_Brief_: Recast the stretch of data from the line containing "from or about" through the line containing "14 MAY, 2026" as a JSON list of strings, with one string per line and blank lines omitted. Leave the pictures out of the answer.
┌──
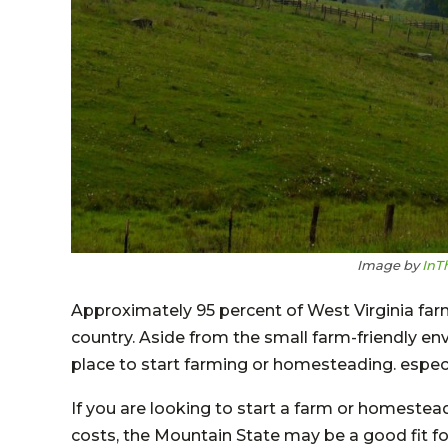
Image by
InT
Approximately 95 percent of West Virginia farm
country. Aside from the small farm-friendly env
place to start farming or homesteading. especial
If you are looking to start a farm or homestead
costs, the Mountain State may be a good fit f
└──
┌──
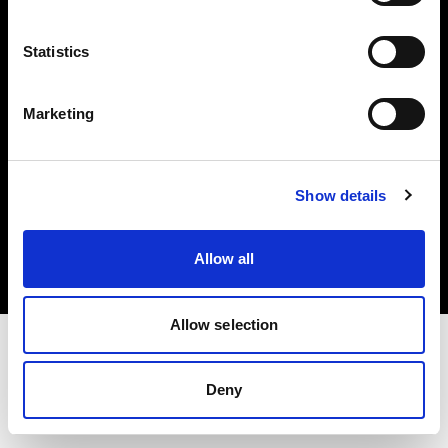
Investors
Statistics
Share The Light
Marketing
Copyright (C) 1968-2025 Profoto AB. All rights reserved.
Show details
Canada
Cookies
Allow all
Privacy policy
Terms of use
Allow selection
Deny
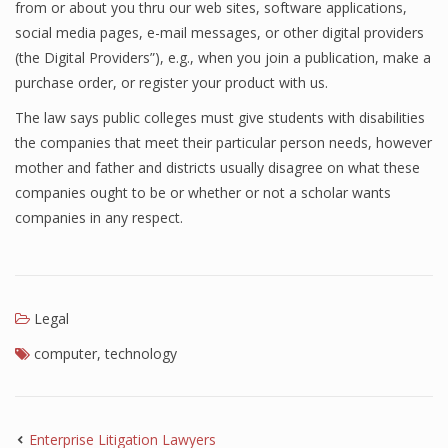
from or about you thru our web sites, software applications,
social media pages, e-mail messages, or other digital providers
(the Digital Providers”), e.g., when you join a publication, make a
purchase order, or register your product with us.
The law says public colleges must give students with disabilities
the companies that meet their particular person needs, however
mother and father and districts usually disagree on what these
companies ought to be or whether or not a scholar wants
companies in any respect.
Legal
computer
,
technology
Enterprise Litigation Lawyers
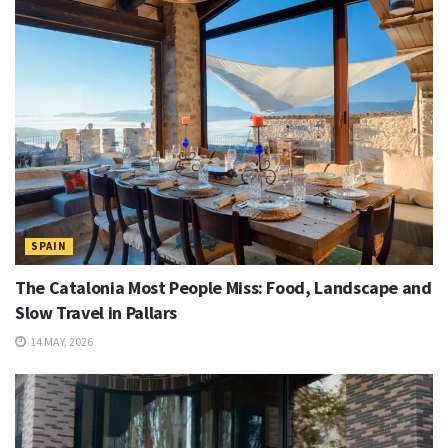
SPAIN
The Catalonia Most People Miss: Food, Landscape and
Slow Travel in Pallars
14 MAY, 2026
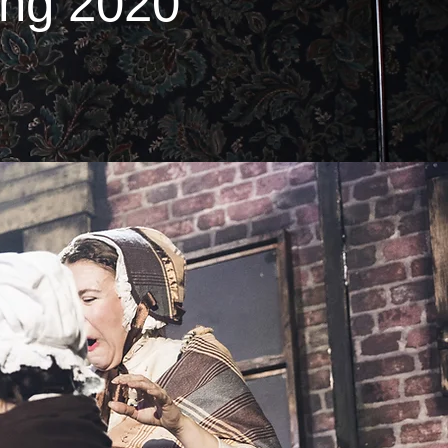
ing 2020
└──
┌──
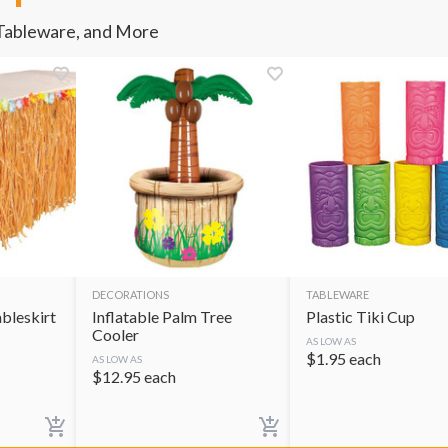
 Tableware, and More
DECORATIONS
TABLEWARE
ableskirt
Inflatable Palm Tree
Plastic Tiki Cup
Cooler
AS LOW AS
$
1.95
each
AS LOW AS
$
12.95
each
└──
_The completed task_:
[
  "from or about you thru our web sites, software applications,",
  "social media pages, e-mail messages, or other digital providers",
  "(the Digital Providers”), e.g., when you join a publication, make a",
  "purchase order, or register your product with us.",
  "The law says public colleges must give students with disabilities",
  "the companies that meet their particular person needs, however",
  "mother and father and districts usually disagree on what these",
  "companies ought to be or whether or not a scholar wants",
  "companies in any respect.",
  "Legal",
  "computer",
  ",",
  "technology",
  "Enterprise Litigation Lawyers",
  "SPAIN",
  "The Catalonia Most People Miss: Food, Landscape and",
  "Slow Travel in Pallars",
  "14 MAY, 2026"
]